Other events include: spinning a prize wheel alongside another player to earn points used for upgrading ships and unlocking rewards; once all three ships are fully upgraded, players claim a chest containing 2,500 T-Cash, a gold pack, and boosters. Play a pinball-style game against another player where you launch a ball that hits power-ups and racks up points—which are multiplied by 1, 2, 3, or 10 depending on where it lands. These points are used to upgrade a plant; you earn rewards as you progress with the upgrade, eventually obtaining a pink petal. Once all four petals are collected, a chest opens containing 2,500 T-Cash, a golden envelope, and power-ups.

==Commercial and reception==
Township was launched in 2011 as a freemium social game on Google+, and later, it was adopted for Facebook. After redesigning, it was also launched on smartphones, and became the first mobile game from the developer Playrix; it was released for iOS in 2012 and for Android in 2013. During the first six years, the developers implemented more than sixty updates. For example, they completely changed the in-game graphics in 2015. In addition, the number of levels increased from maximum of 38 levels to 90. In November 2019, the developers launched an in-game analog of the Season Pass called Professor's Experiments, which resulted in a one-time 22% increase in sales.

By 2016, the mobile game had over a million daily active users in China alone. The number of daily users worldwide exceeded 3.5 million in 2020. The audience was divided roughly equally between iOS and Android devices. By 2021, the game was downloaded more than 248 million times, the developer's profit, excluding the seller's commission, was more than 849 million. Together with Klondike Adventures by Vizor, Township makes up 40% of the addressable tycoon market.

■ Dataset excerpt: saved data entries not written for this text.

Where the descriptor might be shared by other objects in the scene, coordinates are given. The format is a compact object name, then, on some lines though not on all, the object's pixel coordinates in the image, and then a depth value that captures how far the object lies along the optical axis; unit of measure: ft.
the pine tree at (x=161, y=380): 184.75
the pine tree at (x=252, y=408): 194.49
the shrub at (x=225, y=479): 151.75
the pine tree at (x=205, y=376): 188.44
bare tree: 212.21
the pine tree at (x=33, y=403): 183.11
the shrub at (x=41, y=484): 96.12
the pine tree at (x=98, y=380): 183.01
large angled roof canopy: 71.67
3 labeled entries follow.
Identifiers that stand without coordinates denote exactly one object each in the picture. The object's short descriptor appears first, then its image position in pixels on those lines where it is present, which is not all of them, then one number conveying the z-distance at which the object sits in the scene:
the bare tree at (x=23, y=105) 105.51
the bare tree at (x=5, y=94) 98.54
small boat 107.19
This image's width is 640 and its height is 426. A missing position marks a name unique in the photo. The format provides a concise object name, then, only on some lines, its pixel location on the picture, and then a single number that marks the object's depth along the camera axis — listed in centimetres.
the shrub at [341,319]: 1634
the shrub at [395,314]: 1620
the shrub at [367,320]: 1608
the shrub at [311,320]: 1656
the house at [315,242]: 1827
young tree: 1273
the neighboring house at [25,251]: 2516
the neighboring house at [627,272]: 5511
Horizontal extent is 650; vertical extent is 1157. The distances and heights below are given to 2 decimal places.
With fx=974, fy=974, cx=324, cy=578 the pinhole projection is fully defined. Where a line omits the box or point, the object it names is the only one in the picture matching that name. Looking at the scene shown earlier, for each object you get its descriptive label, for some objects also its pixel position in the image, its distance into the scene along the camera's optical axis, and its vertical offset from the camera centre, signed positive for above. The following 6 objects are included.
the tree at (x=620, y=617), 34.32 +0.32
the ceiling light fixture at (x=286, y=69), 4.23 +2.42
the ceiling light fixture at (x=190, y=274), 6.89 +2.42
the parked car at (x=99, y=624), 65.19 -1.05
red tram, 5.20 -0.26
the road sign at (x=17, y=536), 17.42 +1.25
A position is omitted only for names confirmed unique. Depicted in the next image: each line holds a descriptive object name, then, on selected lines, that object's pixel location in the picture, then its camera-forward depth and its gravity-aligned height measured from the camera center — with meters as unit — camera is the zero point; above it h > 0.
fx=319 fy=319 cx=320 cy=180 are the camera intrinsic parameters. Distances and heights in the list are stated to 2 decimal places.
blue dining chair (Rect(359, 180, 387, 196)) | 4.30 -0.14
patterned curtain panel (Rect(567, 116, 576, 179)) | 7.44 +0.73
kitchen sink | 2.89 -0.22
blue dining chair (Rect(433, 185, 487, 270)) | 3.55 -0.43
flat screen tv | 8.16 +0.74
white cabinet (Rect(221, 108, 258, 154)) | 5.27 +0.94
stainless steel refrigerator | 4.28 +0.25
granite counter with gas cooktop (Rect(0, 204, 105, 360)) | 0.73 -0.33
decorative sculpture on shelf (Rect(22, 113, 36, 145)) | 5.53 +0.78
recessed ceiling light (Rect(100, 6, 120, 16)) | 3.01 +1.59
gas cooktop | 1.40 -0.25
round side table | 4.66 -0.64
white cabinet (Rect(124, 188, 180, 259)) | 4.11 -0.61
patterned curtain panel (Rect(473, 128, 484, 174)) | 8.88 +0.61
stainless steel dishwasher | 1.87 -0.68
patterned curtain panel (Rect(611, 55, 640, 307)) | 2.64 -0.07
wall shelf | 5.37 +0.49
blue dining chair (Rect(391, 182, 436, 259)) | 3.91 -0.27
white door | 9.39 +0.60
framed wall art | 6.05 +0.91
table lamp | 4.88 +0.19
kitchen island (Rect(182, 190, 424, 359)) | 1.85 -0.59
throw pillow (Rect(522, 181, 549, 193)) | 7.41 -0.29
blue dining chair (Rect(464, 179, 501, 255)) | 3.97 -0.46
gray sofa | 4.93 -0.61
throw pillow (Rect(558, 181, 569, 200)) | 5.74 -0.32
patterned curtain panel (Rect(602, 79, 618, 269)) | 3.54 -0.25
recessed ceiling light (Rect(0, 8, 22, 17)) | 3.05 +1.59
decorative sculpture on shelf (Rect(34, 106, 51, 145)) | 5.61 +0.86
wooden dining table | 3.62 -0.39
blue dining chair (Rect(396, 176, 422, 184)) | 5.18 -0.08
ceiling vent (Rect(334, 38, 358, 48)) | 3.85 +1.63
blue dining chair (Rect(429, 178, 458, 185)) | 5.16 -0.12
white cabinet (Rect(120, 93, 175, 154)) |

Township has received mostly positive customer and critical reviews. Since 2013, Township, as well as other Playrix's games had consistently been rated as one of the Top 15 or Top 50 grossing charts in more than 50 countries worldwide. Township was named one of the Best Mac Games of the Year in 2014. Additionally, the game has been listed multiple times in the Top-50 grossing games for iPad and the Top 100 for iPhone.

Review score
| Publication | Score |
|---|---|
| Gamezebo | 4/5 |

==Advertisement criticism==
Township, as with other games made by Playrix such as Homescapes and Gardenscapes: New Acres, has been criticized for advertisements displaying misleading images and scenes that are not related to or otherwise misrepresent the core gameplay. However, according to the Australian Council on Children and the Media, no advertising and product placement was found inside the game itself.